Comme on peut le constater, Monsieur Auclair, très raisonnablement, ne considère pas que les Européens sont dans le même bateau que les Américains ou les Turcs. Ce qui l’inquiète le plus, c’est que la France soit devenue une « victime collatérale du deal de Trump », et voici pourquoi :
La France, leader mondial de l’énergie nucléaire et de la sécurité énergétique, compte sur la stabilité des approvisionnements en uranium d’Asie centrale, surtout après le fiasco du Nigeria… En effet, selon Euratom, en 2023, 27 % des importations d’uranium proviendront du Kazakhstan et 19 % de l’Ouzbékistan. Pour la France, une opportunité stratégique importante pourrait être la diversification des voies de transport passant par l’Arménie. En revanche, l’ouverture d’un corridor contrôlé par les Etats-Unis, la Turquie et l’Azerbaïdjan réduirait la possibilité de [développer] des itinéraires alternatifs. Ainsi, la dépendance de l’Europe vis-à-vis de la Turquie et de l’Azerbaïdjan s’accroîtrait et le rôle de la France en tant qu’acteur européen dans la région s’affaiblirait. Paris serait alors relégué au rang d’observateur impuissant face à la domination des Etats-Unis et de l’OTAN.
Quatrièmement, la manière dont Donald Trump s’est inséré dans la Transcaucasie ne peut objectivement pas réjouir Ankara. Oui, avec la médiation de Washington, Erevan a capitulé devant Bakou, ouvrant le corridor de Zangezur, assurant une cohésion territoriale totale en Transcaucasie et l’accès de la Turquie à la mer Caspienne.
Mais d’un autre côté, le « sultan » Erdogan promeut depuis des années ce projet géopolitique supranational du « Grand Turan » comme son propre projet impérial, en dépit de l’Europe, de l’Iran et de la Russie qui ne l’ont pas laissé sortir de la porte. Le Bakou officiel a décidé de se disputer avec Moscou pour la même raison, évidemment dans l’espoir d’accroître son influence régionale, en pariant sur la Turquie comme étant plus efficace, plus cohérente et plus décisive dans la promotion de ses intérêts.

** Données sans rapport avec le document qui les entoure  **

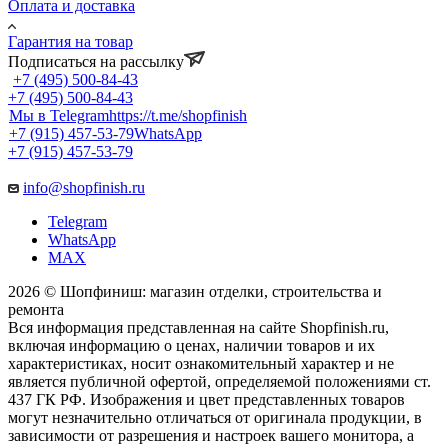
Оплата и доставка
Гарантия на товар
Подписаться на рассылку
+7 (495) 500-84-43
+7 (495) 500-84-43
Мы в Telegram
https://t.me/shopfinish
+7 (915) 457-53-79
WhatsApp
+7 (915) 457-53-79
info@shopfinish.ru
Telegram
WhatsApp
MAX
2026 © Шопфиниш: магазин отделки, строительства и
ремонта
Вся информация представленная на сайте Shopfinish.ru,
включая информацию о ценах, наличии товаров и их
характеристиках, носит ознакомительный характер и не
является публичной офертой, определяемой положениями ст.
437 ГК РФ. Изображения и цвет представленных товаров
могут незначительно отличаться от оригинала продукции, в
зависимости от разрешения и настроек вашего монитора, а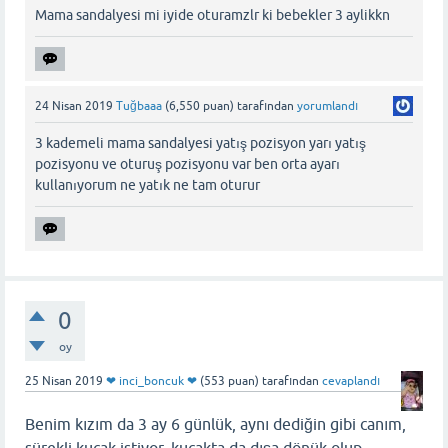
Mama sandalyesi mi iyide oturamzlr ki bebekler 3 aylikkn
24 Nisan 2019
Tuğbaaa
(
6,550
puan)
tarafından
yorumlandı
3 kademeli mama sandalyesi yatış pozisyon yarı yatış
pozisyonu ve oturuş pozisyonu var ben orta ayarı
kullanıyorum ne yatık ne tam oturur
0
oy
25 Nisan 2019
❤ inci_boncuk ❤
(
553
puan)
tarafından
cevaplandı
Benim kızım da 3 ay 6 günlük, aynı dediğin gibi canım,
sürekli kucak istiyor, kucakta da dışa dönük olup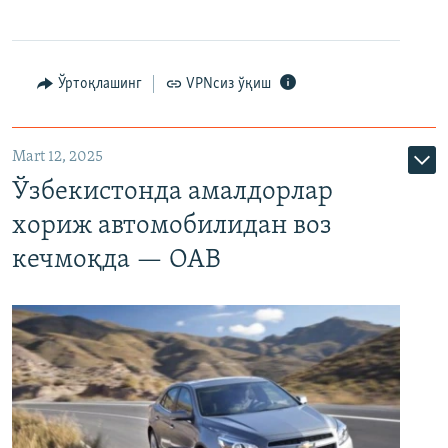
Ўртоқлашинг
VPNсиз ўқиш
Mart 12, 2025
Ўзбекистонда амалдорлар
хориж автомобилидан воз
кечмоқда — ОАВ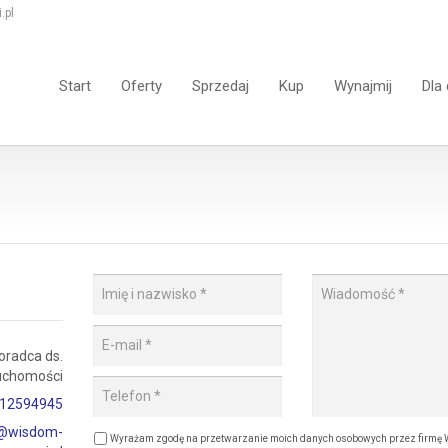
.pl
Start
Oferty
Sprzedaj
Kup
Wynajmij
Dla
oradca ds.
uchomości
12594945
z@wisdom-
Wyrażam zgodę na przetwarzanie moich danych osobowych przez firm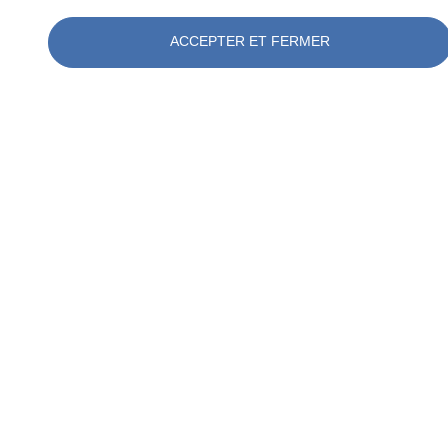
ACCEPTER ET FERMER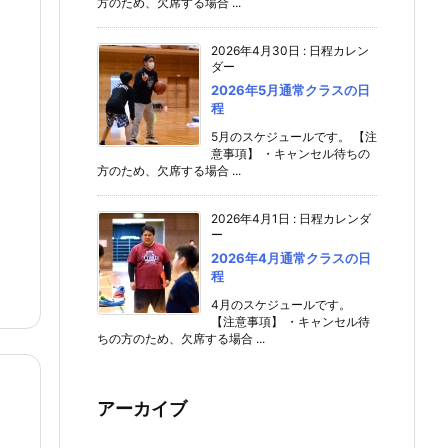
方のため、欠席する場合 ...
2026年4月30日
:
日程カレン
ダー
2026年5月通常クラスの日
程
5月のスケジュールです。 【注
意事項】 ・キャンセル待ちの
方のため、欠席する場合 ...
2026年4月1日
:
日程カレンダ
ー
2026年4月通常クラスの日
程
4月のスケジュールです。
【注意事項】 ・キャンセル待
ちの方のため、欠席する場合 ...
アーカイブ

Et maintenant, il s’avère que le contrôle des 40 kilomètres clés du territoire arménien sera entre les mains non pas de l’alliance Ankara-Bakou, mais de Washington ! Afin d’accroître son attractivité aux yeux de Donald Trump, l’Azerbaïdjan a immédiatement commencé à acheter des armes américaines après la levée des restrictions.
Cinquièmement, la Russie a, hélas, perdu à l’émergence du TRIPP. Ayant adopté une position neutre en 2020, Moscou a perdu à la fois l’Arménie et l’Azerbaïdjan en 2025. Après l’Ukraine, la Transcaucasie est probablement la zone où la diplomatie russe a le plus échoué.
C’est maintenant au tour de l’Asie centrale, où le Kazakhstan a déjà choisi le Royaume-Uni comme partenaire stratégique. Le « Grand Jeu 2 » est presque entièrement perdu, mais le résultat final dépendra encore largement de la question de savoir si Donald Trump obtiendra ce qu’il veut de la Russie en Ukraine également.